Elle ne savait pas sur quel pied danser avec lui. Il semblait avoir complètement oublié leur altercation.

— Viens jouer avec nous ! s'écria le cadet.

Nathanaël allait tricher. Elle ferma tant bien que mal son esprit mais il la dévisagea, en essayant de percer ses défenses. Rory lista tous les indices et le jeu continua.

— Tout le monde...

— A des photos ! compléta le pompier en ricanant devant les réprimandes des joueurs. C'est bon, je vous jure que j'ai trouvé tout seul.

Seules quelques heures les séparaient depuis leur dispute mais il s'était produit tellement de choses. Meika fulminait mais Rory s'obstinait à continuer. C'était au tour de l'aîné d'expliquer ce que lui évoquaient les photographies.

Ces bouts de papier permettaient au grand frère de palper ses souvenirs, de les figer un instant, pour ne plus les oublier. Quand viendra son heure, tout sera effacé. La lycéenne ferma le cercle et ne put s'empêcher d'observer ses réactions.

— Pour moi, c'est une preuve tangible du passé. On ne peut ni mentir, ni nier les faits.

Le pompier se mordit la lèvre inférieure et marqua un sourire, qui cachait sa gêne. Rory souhaitait poursuivre mais le grand frère l'arrêta. Son tour de garde allait commencer. Meika se demandait comment elle parviendrait à semer le cadet pour pouvoir discuter avec l'autre membre de la famille Clerc.

***

Ils n'avaient pas eu besoin d'inventer une parade car quand Nathanaël avait annoncé son départ, Rory désirait rentrer chez lui. Le pompier était parti pour la caserne et Meika en profita pour se joindre à lui. Elle parvenait à maintenir son esprit fermé, il n'eut pas le loisir d'apercevoir son impatience. Les doigts qui pianotaient sur ses cuisses pendant le trajet en voiture lui donnaient un indice clair. Alors qu'elle se préparait à débuter son discours, il la stoppa :

« Je sais que j'ai des choses à me faire pardonner, des réponses à te donner mais attends la pause. Va faire un tour, repose-toi, fais comme tu veux. J'aimerais être concentré pour le boulot. »

Elle hésitait entre lui dire qu'il était gonflé de la laisser ainsi ou s'avouer qu'elle n'avait plus de force pour tenir une conversation décente. Elle s'installa sur la banquette, tandis qu'il lui promit de l'appeler si c'était calme.
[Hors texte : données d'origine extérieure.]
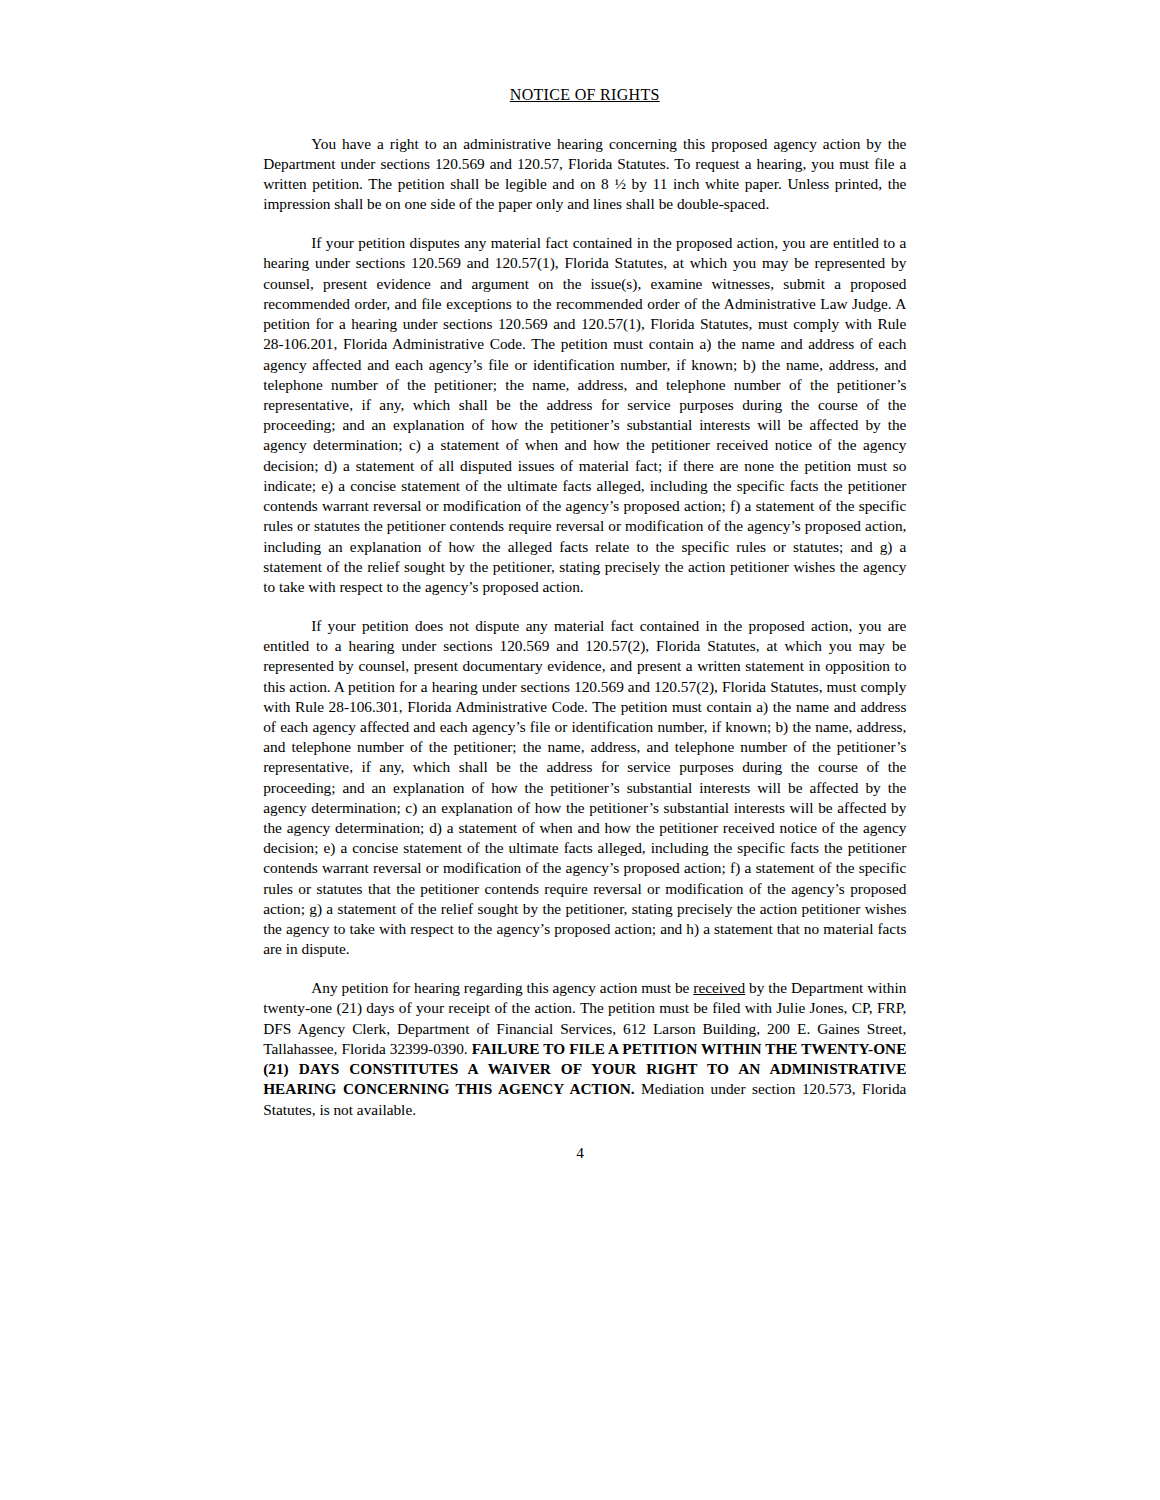NOTICE OF RIGHTS
You have a right to an administrative hearing concerning this proposed agency action by the Department under sections 120.569 and 120.57, Florida Statutes. To request a hearing, you must file a written petition. The petition shall be legible and on 8 ½ by 11 inch white paper. Unless printed, the impression shall be on one side of the paper only and lines shall be double-spaced.
If your petition disputes any material fact contained in the proposed action, you are entitled to a hearing under sections 120.569 and 120.57(1), Florida Statutes, at which you may be represented by counsel, present evidence and argument on the issue(s), examine witnesses, submit a proposed recommended order, and file exceptions to the recommended order of the Administrative Law Judge. A petition for a hearing under sections 120.569 and 120.57(1), Florida Statutes, must comply with Rule 28-106.201, Florida Administrative Code. The petition must contain a) the name and address of each agency affected and each agency’s file or identification number, if known; b) the name, address, and telephone number of the petitioner; the name, address, and telephone number of the petitioner’s representative, if any, which shall be the address for service purposes during the course of the proceeding; and an explanation of how the petitioner’s substantial interests will be affected by the agency determination; c) a statement of when and how the petitioner received notice of the agency decision; d) a statement of all disputed issues of material fact; if there are none the petition must so indicate; e) a concise statement of the ultimate facts alleged, including the specific facts the petitioner contends warrant reversal or modification of the agency’s proposed action; f) a statement of the specific rules or statutes the petitioner contends require reversal or modification of the agency’s proposed action, including an explanation of how the alleged facts relate to the specific rules or statutes; and g) a statement of the relief sought by the petitioner, stating precisely the action petitioner wishes the agency to take with respect to the agency’s proposed action.
If your petition does not dispute any material fact contained in the proposed action, you are entitled to a hearing under sections 120.569 and 120.57(2), Florida Statutes, at which you may be represented by counsel, present documentary evidence, and present a written statement in opposition to this action. A petition for a hearing under sections 120.569 and 120.57(2), Florida Statutes, must comply with Rule 28-106.301, Florida Administrative Code. The petition must contain a) the name and address of each agency affected and each agency’s file or identification number, if known; b) the name, address, and telephone number of the petitioner; the name, address, and telephone number of the petitioner’s representative, if any, which shall be the address for service purposes during the course of the proceeding; and an explanation of how the petitioner’s substantial interests will be affected by the agency determination; c) an explanation of how the petitioner’s substantial interests will be affected by the agency determination; d) a statement of when and how the petitioner received notice of the agency decision; e) a concise statement of the ultimate facts alleged, including the specific facts the petitioner contends warrant reversal or modification of the agency’s proposed action; f) a statement of the specific rules or statutes that the petitioner contends require reversal or modification of the agency’s proposed action; g) a statement of the relief sought by the petitioner, stating precisely the action petitioner wishes the agency to take with respect to the agency’s proposed action; and h) a statement that no material facts are in dispute.
Any petition for hearing regarding this agency action must be received by the Department within twenty-one (21) days of your receipt of the action. The petition must be filed with Julie Jones, CP, FRP, DFS Agency Clerk, Department of Financial Services, 612 Larson Building, 200 E. Gaines Street, Tallahassee, Florida 32399-0390. FAILURE TO FILE A PETITION WITHIN THE TWENTY-ONE (21) DAYS CONSTITUTES A WAIVER OF YOUR RIGHT TO AN ADMINISTRATIVE HEARING CONCERNING THIS AGENCY ACTION. Mediation under section 120.573, Florida Statutes, is not available.
4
Trois heures s'écoulèrent et elle n'avait pas bougé, somnolant. Le pompier volontaire frappa sur la vitre. Elle se leva d'un bond et put traverser le toit sans aucun dommage.

— Je me disais, comment ça se fait que tu es toujours à l'hôpital ?

Elle poursuivit dans sa lancée et ne prit pas la peine d'ouvrir la porte. Il parut surpris par cette première question.

« J'ai parfois des urgences. »

En ce début mai, les nuits étaient fraîches. Meika ressentait le froid malgré tout et la vue de son café brûlant lui donnait soif.

« Et ce soir, je suis revenu parce que je voulais m'excuser. »

Il massa son cou en faisant mine d'observer les véhicules sur le parking.

« Quand on parle de mon frère, j'ai tendance à vriller facilement. »

Ils s'assirent sur les marches d'escalier. Le ciel étoilé était effacé à cause de la pollution lumineuse. Ses lèvres étaient scellées. Elle aurait voulu l'accabler de tous les problèmes, le maudire pour lui avoir caché une chose pareille. Il prit une feuille morte entre ses doigts, pour l'émietter.

« Ça fait longtemps que tu n'as pas eu une véritable conversation ? questionna-t-il en arrachant la tige. »

Elle affaissa ses épaules et jeta un coup d'œil à la rue déserte.

« Les seules personnes avec qui je communique, soit me mentent, soit changent d'humeur toutes les cinq secondes.

— Je me retrouve dans les deux catégories, je suis celui qui change d'humeur ? »

Il arqua un sourcil avec un petit rictus moqueur.

« Tu ne discutes qu'aux enfants. J'ai un énorme privilège car tu m'adresses la parole, si on peut dire ça comme ça. Je sais que c'est à cause de George.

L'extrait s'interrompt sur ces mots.